Oso dalam sosialisasi tersebut memuji Pancasila sebab dalam nilai-nilai Pancasila tidak melihat asal usul, warna kulit, dan perbedaan lainnya.
"Saya orang Minang namun bisa tinggal di Kalimantan Barat dan Jakarta," ujarnya. "Di Jakarta pun banyak orang Minang," tambahnya.
Dalam kesempatan tersebut, Oso mengajak kepada para mahasiswa untuk berpikir maju dan terbuka. Sebagai mahasiswa Islam yang kuliah di kampus UIN, dirinya memuji keistimewaannya.
"Dulu belajar Islam di kampung-kampung sekarang belajar Islam di kampus semegah ini," paparnya.
Untuk bisa berpikir maju maka Oso berpesan kepada rektor kampus itu agar jangan melarang kreatifitas mahasiswa.

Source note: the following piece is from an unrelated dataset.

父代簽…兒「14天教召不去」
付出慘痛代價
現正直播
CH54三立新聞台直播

"Agar mahasiswa mampu membangun bangsa sesuai dengan inspirasinya. Sebab perguruan tinggi ikut mencerdaskan bangsa," tambahnya.

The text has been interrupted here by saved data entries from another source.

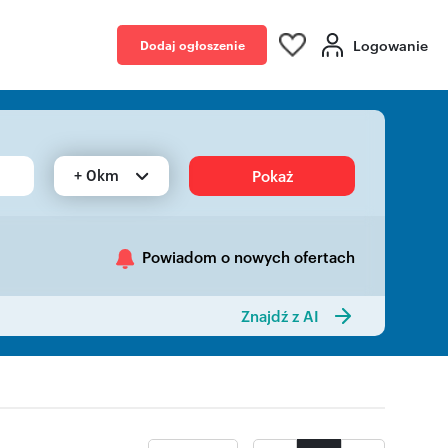
Logowanie
Dodaj ogłoszenie
+ 0km
Pokaż
Powiadom o nowych ofertach
Znajdź z AI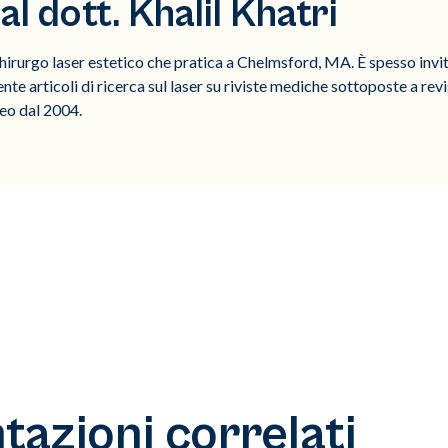
l dott. Khalil Khatri
chirurgo laser estetico che pratica a Chelmsford, MA. È spesso inv
te articoli di ricerca sul laser su riviste mediche sottoposte a revis
Neo dal 2004.
azioni correlati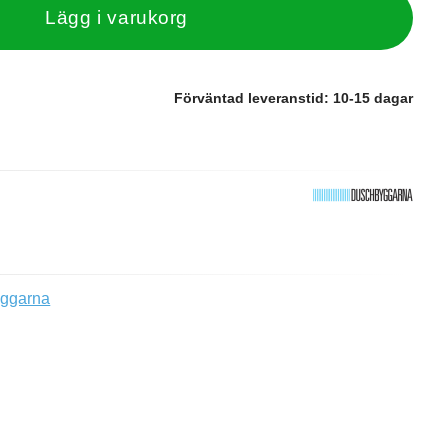
Lägg i varukorg
Förväntad leveranstid:
10-15 dagar
yggarna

Dalam sosialisasi tersebut ikut hadir Anggota MPR dari Fraksi PKS, T.B Soemandjaja, dan Anggota MPR dari Kelompok DPD, Eni Sumarni.
Dalam pemaparan, Soemandjaja membenarkan apa yang dikatakan Oso mengenai Pancasila.
"Benar Pancasila sudah final," ujarnya sambil menambahkan Pancasila tinggal internalisasi menjadi kepribadian dan implementasinya dalam keseharian.